[EXERCISES]
(1) Translate this sentence from the imgn passage into Spanish: "The only thing left in the request path was the handover of the (binary) image data from the API Gateway to the Lambda function."
(2) Carry on the imgn passage about corrupted image uploads from its last sentence.

[PASSAGE PROVIDED]

----

The imgn app is really very simple: it allows you to upload image files and then you can view them in a public gallery. In the background, it extracts some image metadata (just the dimensions, for now) and displays it along with the images:

During the development of the serverless variant of imgn I ran into an issue in the context of uploading the image to S3 using a Lambda function via the API Gateway. You can read up on the issue description in greater detail on StackOverflow, but the essence is: the payload that the API Gateway hands over to the Lambda function gets somehow butchered, so the images end up being corrupted when they land in the respective S3 bucket.

To narrow down where this SNAFU happens, I first replaced my initial code that would create a http.request and use the ParseForm method to get to the image data with my own implementation of parsing the multipart form-data. Still, the corruption was the same.

Next, in order to exclude the "upload to the S3 bucket" part as the culprit for the data corruption, I returned the parsed image data I got from the API Gateway as a result of the Lambda call. This allowed me to use hexdump to compare the resulting file with the original, but still no bueno. The problem persisted.

The only thing left in the request path was the handover of the (binary) image data from the API Gateway to the Lambda function.

----

[DATA]
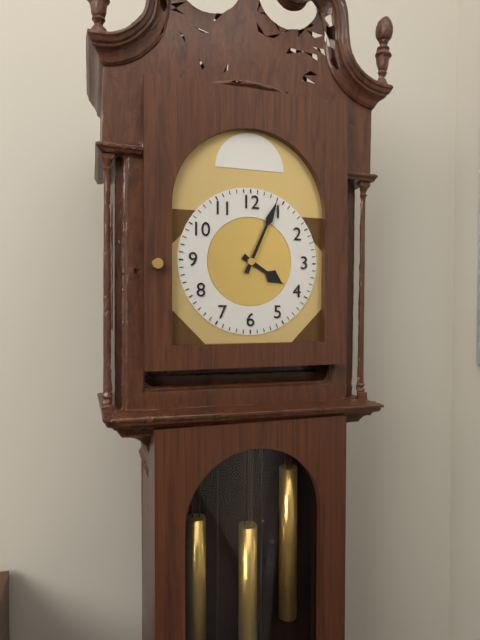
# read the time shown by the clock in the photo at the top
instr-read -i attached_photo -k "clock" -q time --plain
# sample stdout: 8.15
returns 4.04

----

[FINAL RESULTS]
(1) Lo único que quedaba en la ruta de la solicitud era la entrega de los datos de imagen (binarios) desde API Gateway a la función Lambda.

(2)
After trawling StackOverflow and reading many seemingly relevant posts in AWS fora, I decided it was time for a different approach. I read up on pre-signed URLs and decided to give this a try. These pre-signed URLs enable you to allow people to manipulate objects in S3 buckets and you can set restrictions in terms of what operation, on which object, and for how long you allow it to happen.

So, the idea would be that when a user issues a multipart form-data POST request via the UI, the UploadImageFunction would not directly upload the image to S3 but create a pre-signed URL for a PUT request into said S3 bucket, valid for the file referenced in the previous form-data POST request and restricted to 5 minutes:

req, _ := s3c.PutObjectRequest(&s3.PutObjectInput{
        Bucket: aws.String(gallerybucket),
        Key:    aws.String(imgname),
})
presurl, err := req.Presign(5 * time.Minute)

… and the JavaScript code in the UI would then issue a second PUT request, using the pre-signed URL to directly upload the image into the S3 bucket. And that works like a charm!

I'm still unsure if I should qualify this strategy as a hack or a good practice and would certainly appreciate to hear from other serverless practitioners what they think.

Top comments (11)

David J. Felix 🔮 • Dec 4 '18 • Edited

Just to validate that this isn't a "hack" and you did the right thing -- this is a pretty common workflow with S3 and pretty weird until you grok it fully. We use it for much larger files. You can also initiate a multipart s3 upload from the lambda and then upload individual segments via presigned put part requests. You'll still have to call the API to get those presigned put part urls.

Michael Hausenblas • Dec 4 '18

Thanks a lot for confirming this, David! Really appreciate your feedback here. Still wondering why the Gateway causes the issue but I'm glad to learn this is indeed the proper way doing it.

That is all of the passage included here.